Home Beauty Just Because Someone Else Is Beautiful Doesn’t Mean You Aren’t

Just Because Someone Else Is Beautiful Doesn’t Mean You Aren’t

“She’s so gorgeous,” I said to my daughter, referring to a woman I know. My daughter wrinkled her nose — “no she isn’t!” she protested. It turns out, I was responding to the woman’s vivacious spirit and sparkly eyes, whereas my daughter has a more analytical method of evaluating beauty, and criticized her facial structure and complexion. So, is she beautiful or not? The answer, of course, is yes. And no. And maybe. Or maybe not. What does this mean?

It means that beauty is not a definitive construct. It’s not like, “human or not human” or “black or white.” You get to decide whether you are beautiful or not, and whether someone else is beautiful.

How do I know this? It’s really all in our minds. We make it up. We decide on the criteria for beauty standards. But we’re in charge of our own body image.

For me, it’s an energetic aura, whereas for my daughter it’s physical properties. I’m attracted to people who radiate a pure, sparkly energy, and she’s attracted to people who are well put together and have big sparkly eyes. 

We think that beauty is obvious, but really, it’s something we’ve learned, and choose to keep believing. And that means we can change our beliefs. 

I’m not denying the science — I know all about the research showing that attractive people are more successful on so many levels, but the research also shows that the definition of attractiveness varies widely across people, cultures and decades. Plus, there’s always the outliers. 

Now, if you’re universally acknowledged as gorgeous, you don’t have to worry about this. But let’s say that you weren’t born with that perfect facial symmetry and small features that are generally revered in our current Western culture, and you would like to consider yourself, and be considered, more beautiful. 

I’ll tell you what to do.

Remember high school? Remember all those popular girls? Most of them were thin and beautiful by conventional standards. But remember that one girl (her name was Tessa at my school), who you couldn’t understand how she got to be part of the “Beautiful People”? Maybe you studied her to try to figure out how she made it in? I’ll tell you.

It’s highly likely that Tessa believed she was beautiful. At some point in her childhood, she was told or learned that she was gorgeous, which made her feel confident, led her to interact with the world in an engaging and outgoing way. As a result, people responded positively to her, thereby reinforcing her belief that she was attractive, which indeed she was — no matter her physical makeup. 

This model of how the world works is outlined by Brooke Castillo in her book Self Coaching 101, where she teaches us that we create our experience of the world based on our beliefs and thoughts, for which we seek and create evidence. 

Here’s a simple example: I think that the drivers in my city are becoming increasingly rude and careless, but my husband thinks that they are perfectly polite and rule-bound. Every night, he can come up with stories of politeness, and I have stories of recklessness. We’re both driving the same streets, he and I, so both exist. 

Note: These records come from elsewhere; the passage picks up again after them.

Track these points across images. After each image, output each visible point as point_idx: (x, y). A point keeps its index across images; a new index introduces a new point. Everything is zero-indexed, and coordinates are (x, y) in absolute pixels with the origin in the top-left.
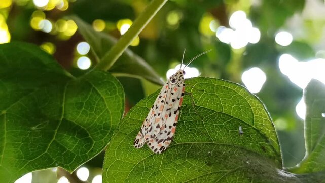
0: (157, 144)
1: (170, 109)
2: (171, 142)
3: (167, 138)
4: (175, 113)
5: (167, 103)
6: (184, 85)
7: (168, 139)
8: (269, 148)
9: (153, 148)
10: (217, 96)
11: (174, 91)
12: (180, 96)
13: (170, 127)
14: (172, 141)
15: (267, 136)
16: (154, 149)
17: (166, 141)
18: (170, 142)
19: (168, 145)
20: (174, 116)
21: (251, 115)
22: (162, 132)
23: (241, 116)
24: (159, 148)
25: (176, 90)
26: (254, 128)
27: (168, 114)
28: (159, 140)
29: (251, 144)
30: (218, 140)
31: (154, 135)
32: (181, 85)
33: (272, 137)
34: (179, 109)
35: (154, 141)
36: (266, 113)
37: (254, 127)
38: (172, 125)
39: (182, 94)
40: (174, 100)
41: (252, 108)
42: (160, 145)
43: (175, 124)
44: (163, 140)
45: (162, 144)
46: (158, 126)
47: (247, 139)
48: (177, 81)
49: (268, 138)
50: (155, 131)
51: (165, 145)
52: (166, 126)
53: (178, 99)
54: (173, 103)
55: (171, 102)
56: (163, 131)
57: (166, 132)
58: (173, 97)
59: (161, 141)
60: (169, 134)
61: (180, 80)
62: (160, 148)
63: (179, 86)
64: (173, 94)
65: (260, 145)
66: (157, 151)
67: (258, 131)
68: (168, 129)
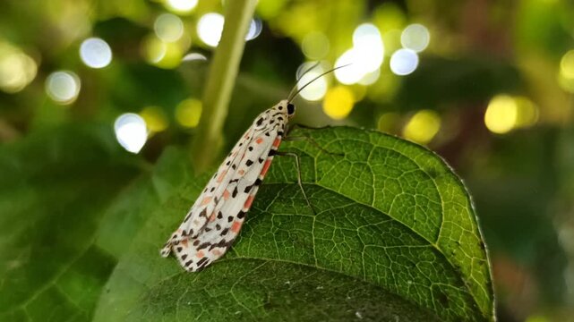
0: (196, 252)
1: (237, 180)
2: (227, 251)
3: (218, 241)
4: (247, 190)
5: (234, 167)
6: (279, 133)
7: (222, 244)
8: (461, 298)
9: (184, 257)
10: (369, 170)
11: (254, 144)
12: (264, 157)
13: (230, 219)
14: (229, 249)
15: (465, 270)
16: (187, 260)
17: (216, 248)
18: (223, 250)
19: (216, 257)
20: (242, 197)
21: (437, 218)
22: (209, 226)
23: (412, 217)
24: (196, 260)
25: (259, 141)
26: (434, 249)
27: (231, 190)
28: (201, 243)
29: (410, 282)
30: (328, 262)
31: (192, 232)
32: (274, 134)
33: (475, 274)
34: (258, 182)
35: (190, 244)
36: (470, 218)
37: (436, 246)
38: (235, 215)
39: (272, 153)
40: (249, 163)
41: (443, 204)
42: (201, 254)
43: (241, 215)
44: (209, 244)
45: (205, 252)
46: (203, 214)
47: (406, 270)
48: (264, 122)
49: (464, 276)
50: (196, 222)
51: (211, 256)
52: (220, 216)
53: (261, 161)
54: (246, 168)
55: (243, 166)
56: (212, 225)
57: (218, 227)
58: (249, 155)
59: (204, 246)
60: (225, 232)
61: (272, 122)
62: (198, 260)
63: (268, 134)
64: (251, 149)
65: (436, 288)
66: (190, 266)
67: (441, 257)
68: (224, 223)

Our beliefs are orienting us to find what we believe in our environment, and this gets even more interesting when we discover that we actually create the evidence for our beliefs. 

Here’s how that works: my husband is much more likely to drive courteously, because he feels relaxed, knowing that he’s driving on safe streets. In this state, he’s more likely to let pedestrians cross, and drive in a way that causes other drivers to be polite towards him. 

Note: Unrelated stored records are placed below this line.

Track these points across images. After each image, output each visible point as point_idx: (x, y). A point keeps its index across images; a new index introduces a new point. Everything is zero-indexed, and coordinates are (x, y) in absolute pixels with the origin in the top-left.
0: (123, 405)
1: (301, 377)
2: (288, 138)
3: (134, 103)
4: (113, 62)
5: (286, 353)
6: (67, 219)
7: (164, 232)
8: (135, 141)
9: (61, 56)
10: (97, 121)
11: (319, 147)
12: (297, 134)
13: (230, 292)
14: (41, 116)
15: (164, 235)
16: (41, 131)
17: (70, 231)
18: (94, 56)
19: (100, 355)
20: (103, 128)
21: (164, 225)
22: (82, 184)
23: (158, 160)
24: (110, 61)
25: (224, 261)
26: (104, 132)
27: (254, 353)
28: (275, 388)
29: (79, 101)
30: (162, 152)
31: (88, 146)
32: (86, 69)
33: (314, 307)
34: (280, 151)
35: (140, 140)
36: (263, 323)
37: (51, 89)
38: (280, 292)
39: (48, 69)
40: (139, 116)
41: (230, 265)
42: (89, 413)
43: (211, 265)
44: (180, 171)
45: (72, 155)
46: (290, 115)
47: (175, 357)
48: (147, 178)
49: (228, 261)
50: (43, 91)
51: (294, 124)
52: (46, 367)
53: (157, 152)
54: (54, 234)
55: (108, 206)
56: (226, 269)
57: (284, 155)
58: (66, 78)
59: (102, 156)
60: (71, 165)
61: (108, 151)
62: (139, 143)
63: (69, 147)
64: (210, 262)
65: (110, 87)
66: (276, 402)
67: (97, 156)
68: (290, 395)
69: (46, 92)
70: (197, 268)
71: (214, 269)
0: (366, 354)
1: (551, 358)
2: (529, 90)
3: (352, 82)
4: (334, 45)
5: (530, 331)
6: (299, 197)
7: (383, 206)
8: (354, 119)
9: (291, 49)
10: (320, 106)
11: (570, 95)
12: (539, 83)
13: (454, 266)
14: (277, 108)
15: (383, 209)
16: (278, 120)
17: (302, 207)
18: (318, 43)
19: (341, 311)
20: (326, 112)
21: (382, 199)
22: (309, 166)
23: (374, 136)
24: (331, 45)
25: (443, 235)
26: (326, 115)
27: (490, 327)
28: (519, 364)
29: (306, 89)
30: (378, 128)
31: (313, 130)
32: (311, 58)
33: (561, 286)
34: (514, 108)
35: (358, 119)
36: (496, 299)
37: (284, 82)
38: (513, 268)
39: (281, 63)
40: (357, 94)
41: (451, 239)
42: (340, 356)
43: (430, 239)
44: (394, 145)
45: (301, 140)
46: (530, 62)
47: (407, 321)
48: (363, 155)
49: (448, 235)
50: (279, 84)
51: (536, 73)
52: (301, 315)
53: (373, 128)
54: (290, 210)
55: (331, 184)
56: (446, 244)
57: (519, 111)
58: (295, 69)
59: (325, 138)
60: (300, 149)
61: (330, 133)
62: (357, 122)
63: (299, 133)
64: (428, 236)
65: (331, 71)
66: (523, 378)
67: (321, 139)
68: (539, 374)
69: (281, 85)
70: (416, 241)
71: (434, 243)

On the other hand, I get into the car braced for battle, already feeling aggressive, so I’m more likely to cut someone off, have them flip me off, and confirm my belief that the drivers in my city are rude. 

So what does this have to do with beauty? Here’s my hypothesis of how Tessa made it into the “beautiful people” group at my high school.

She was taught, lucky girl, that she is beautiful. She believed her programming, as children do. This made her feel confident, so she interacted with the world in an engaging and outgoing manner, people to warmed to her, rewarded her with their attention, confirming her belief that she was attractive and beautiful — and she became even more so.

The most fascinating part of this model that Castillo outlines is that, because Tessa believed that she was beautiful, she only noticed those people who agreed with her.

She was both creating and seeking evidence for her beliefs, as we all do.

Think about a time that you felt gorgeous. Maybe you were tanned from vacation, maybe you’d had your hair and makeup done for a special event. You looked in the mirror and loved what you saw, even though you don’t usually. 

Did you step out differently? Did you stand taller, smile more readily? I’m guessing you did, and that people paid more attention to you. 

What if it’s true? That you create your experience, and that people who believe they are beautiful, experience a life where others are drawn to them more? How does this relate to you and your magnificence?

Sure, if you were brought up believing you are beautiful, you hit the jackpot, no matter what you look like. But even if you didn’t, you can still create a life where you are considered beautiful. But you have to go first.

You have to find your beautiful first. It’s there — I promise you. Don’t be shy or humble. Find it, and practice believing it — all day every day.

Then notice how you start to feel different, then act different and be conscious about finding evidence that you are attractive. You’ll find it when you believe it. If beauty doesn’t exist, other than as a concept in our minds, then we can decide that we’re all beautiful if we want to.